De todos los tipos de amor, el primero es el más especial. No porque sea más intenso ni más importante, no. Cuando amas por primera vez, es cuando lo das todo de ti. La persona lo recibe todo. Estás completo, y lo demuestras. Es por la inocencia de pensar que va a ser para siempre.
Pase lo que pase, una parte de ti se quedará con el primero al que amaste, y ninguno de los que vengan después podrá tener esa pieza que te falta. Esa pieza lleva la amistad, la confianza, el miedo a perderlo, el esfuerzo, el intentarlo todo, el error, un beso que nunca olvidarás, un momento bajo las estrellas que en la vida va a volver. Lleva consigo la juventud y la amargura y fastidio de todas tus esperanzas rotas en pedacitos, pisoteadas por aquella persona que siempre querrás, al fin y al cabo. Era la idea errónea que tenías del amor, de lo que podía llegar a pasar pero nunca pasó. La inocencia que te pasó factura, porque desde pequeños crecemos con la idea del príncipe y la princesa, ese empalagoso romanticismo de película. Creer que es posible.
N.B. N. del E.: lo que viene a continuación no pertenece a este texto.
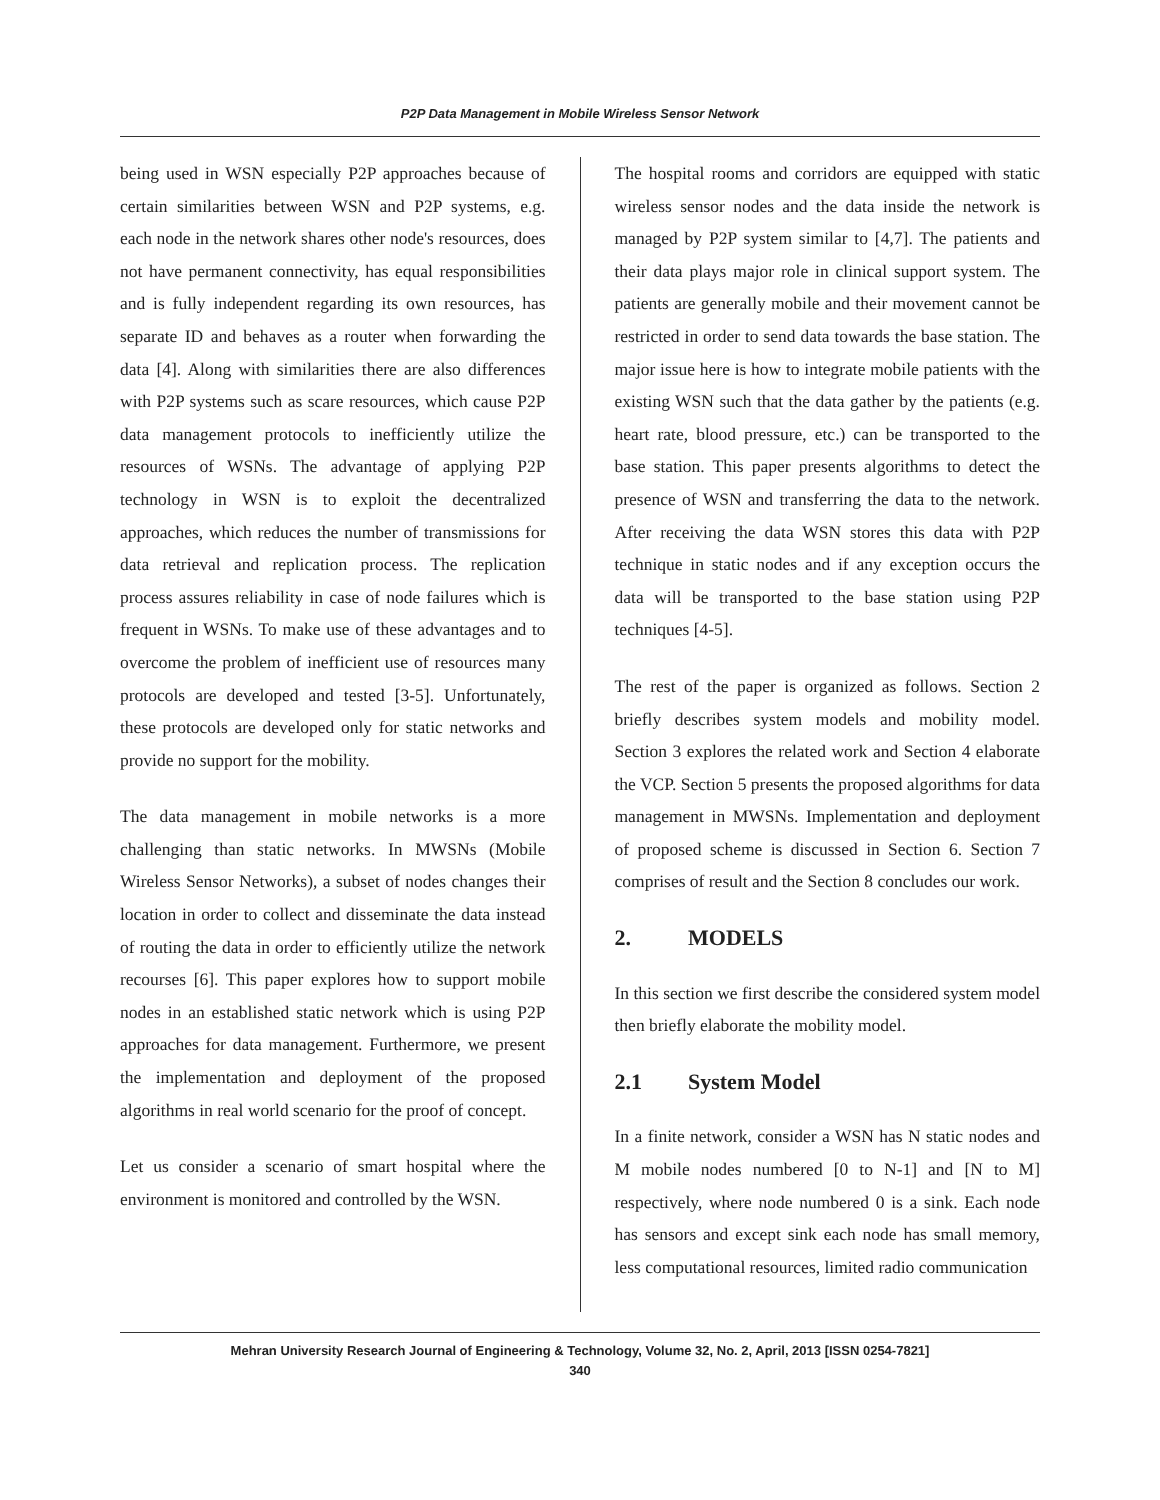P2P Data Management in Mobile Wireless Sensor Network
being used in WSN especially P2P approaches because of certain similarities between WSN and P2P systems, e.g. each node in the network shares other node's resources, does not have permanent connectivity, has equal responsibilities and is fully independent regarding its own resources, has separate ID and behaves as a router when forwarding the data [4]. Along with similarities there are also differences with P2P systems such as scare resources, which cause P2P data management protocols to inefficiently utilize the resources of WSNs. The advantage of applying P2P technology in WSN is to exploit the decentralized approaches, which reduces the number of transmissions for data retrieval and replication process. The replication process assures reliability in case of node failures which is frequent in WSNs. To make use of these advantages and to overcome the problem of inefficient use of resources many protocols are developed and tested [3-5]. Unfortunately, these protocols are developed only for static networks and provide no support for the mobility.
The data management in mobile networks is a more challenging than static networks. In MWSNs (Mobile Wireless Sensor Networks), a subset of nodes changes their location in order to collect and disseminate the data instead of routing the data in order to efficiently utilize the network recourses [6]. This paper explores how to support mobile nodes in an established static network which is using P2P approaches for data management. Furthermore, we present the implementation and deployment of the proposed algorithms in real world scenario for the proof of concept.
Let us consider a scenario of smart hospital where the environment is monitored and controlled by the WSN.
The hospital rooms and corridors are equipped with static wireless sensor nodes and the data inside the network is managed by P2P system similar to [4,7]. The patients and their data plays major role in clinical support system. The patients are generally mobile and their movement cannot be restricted in order to send data towards the base station. The major issue here is how to integrate mobile patients with the existing WSN such that the data gather by the patients (e.g. heart rate, blood pressure, etc.) can be transported to the base station. This paper presents algorithms to detect the presence of WSN and transferring the data to the network. After receiving the data WSN stores this data with P2P technique in static nodes and if any exception occurs the data will be transported to the base station using P2P techniques [4-5].
The rest of the paper is organized as follows. Section 2 briefly describes system models and mobility model. Section 3 explores the related work and Section 4 elaborate the VCP. Section 5 presents the proposed algorithms for data management in MWSNs. Implementation and deployment of proposed scheme is discussed in Section 6. Section 7 comprises of result and the Section 8 concludes our work.
2. MODELS
In this section we first describe the considered system model then briefly elaborate the mobility model.
2.1 System Model
In a finite network, consider a WSN has N static nodes and M mobile nodes numbered [0 to N-1] and [N to M] respectively, where node numbered 0 is a sink. Each node has sensors and except sink each node has small memory, less computational resources, limited radio communication
Mehran University Research Journal of Engineering & Technology, Volume 32, No. 2, April, 2013 [ISSN 0254-7821]
340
Un final feliz: y vivieron felices para siempre, siempre jamás, hasta el último de los días. ¿Pero quién advierte a la princesa de que hay letra pequeña? ¿De que el príncipe no cree en finales felices, sino sólo en finales? Quién le dirá que nada existe, que todo son ilusiones. Nadie, no se atreven a empañar los ojos de la dueña de un corazón tan frágil. Lo que no saben es que, el frío tiempo dejará su marca helada sobre los corazones, endureciéndolos, agrietándolos, pero nunca nunca jamás se romperán.
Lo único que te queda es esperar, que pase la vida y que traiga un momento en que recuerdes a aquel primer amor con una sonrisa, melancólica, sí, pero sonrisa de todas formas. Darte cuenta entonces de que sólo quedan esbozos, imágenes tardías y borrosas de lo que una vez fue todo. Un recuerdo más. Un simple recuerdo más.
Que príncipe es un término sobrevalorado. Hay muchos lobos debajo de la capa azul.